It seems I have had variants on my mind of late. They have ghosted through much of my recent reading including Art Flick’s biography, and the stories of Gene Connett, Dana Lamb and others. In fact, I was moved to tie a quarter dozen quill bodied Hendrickson Variants just this morning.
I remember these beautiful big dry flies drawing my interest very early in my fly-tying career. When I first visited the Catskills more than three decades ago, I came armed with Mr. Flick’s favorite fly, the Gray Fox Variant. His Dun Variant was another pattern that was stored in one of my big compartment fly boxes, one that had seen some use back home in Pennsylvania, where the Isonychia mayflies Flick designed these big dries to imitate were found on waters such as the Little Juniata River.
I confess that my fascination with these flies waned over the years, enthralled as I was with my own patterns and experimentation. I have stashed a few variants in my big fly boxes in recent years once more, and my plan is to give them some time on the water.
One the recurring themes with classic fly patterns is that their reputations as trout catchers have been earned through decades of seasons and thousands of anglers. A majority among the new guard seems drawn to the latest conglomeration of materials, foam, synthetic flash, bug eyes and rubber legs that gets featured in magazines and videoed on YouTube. As a result, our heavily pressured wild trout do not have the familiarity with the classics that their ancestors did. That lack of familiarity often results in a lack of the avoidance behavior frequently observed on our popular rivers.
I would guess that there are a lot of brown trout out there that have never had a variant dry fly floated over them, and that makes me think I should have them on my tippet rather than sitting in a fly box!

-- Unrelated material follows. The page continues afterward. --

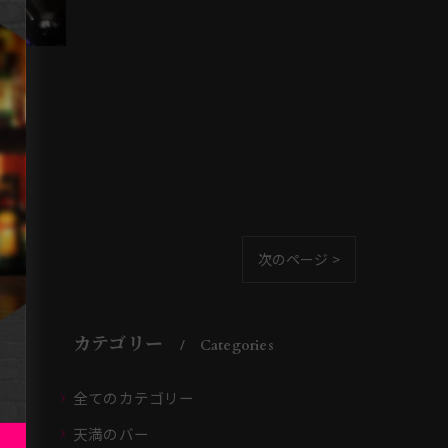
次のページ >
カテゴリー
Categories
全てのカテゴリー
天満のバー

Art Flick considered his Gray Fox Variant to be a good imitation for the Green Drake, as well as pale Potamanthus mayflies, but it was his favorite pattern to fish regardless of the presence of these two giant mayflies. If you think about it, there do tend to be a few big bugs around through a long stretch of the trout season and, while a Gray Fox Variant may not be the best hatch matcher’s choice when trout are rising to sulfurs, these big flies might just be golden when cast and twitched around cover when there is no hatch going on. How many times have you seen or heard a terrific splash on one of those dead days?
I plan to fluff up the hackles on some of my stored variants and make sure they are handy once those long, sunny days of spring and summer roll around.
Come to think of it, there is one Art Flick variant that I have been fishing regularly. The Flick Blue Winged Olive is really a scaled down variant tie. I have had some great success in recent summers fishing the sparse little pale olives I find on summer mornings. I tie a thin thread body on size 20 and 22 dry fly hooks with a long, sparse hackle fiber tail and an oversized rusty dun hackle. I have taken some big browns on these and found them surprisingly visible even on long casts across flat, featureless pools.

Besides enjoying great writing, reading old, classic angling books can give you some fresh ideas and expand your knowledge of the wonderful pursuit of dry fly fishing.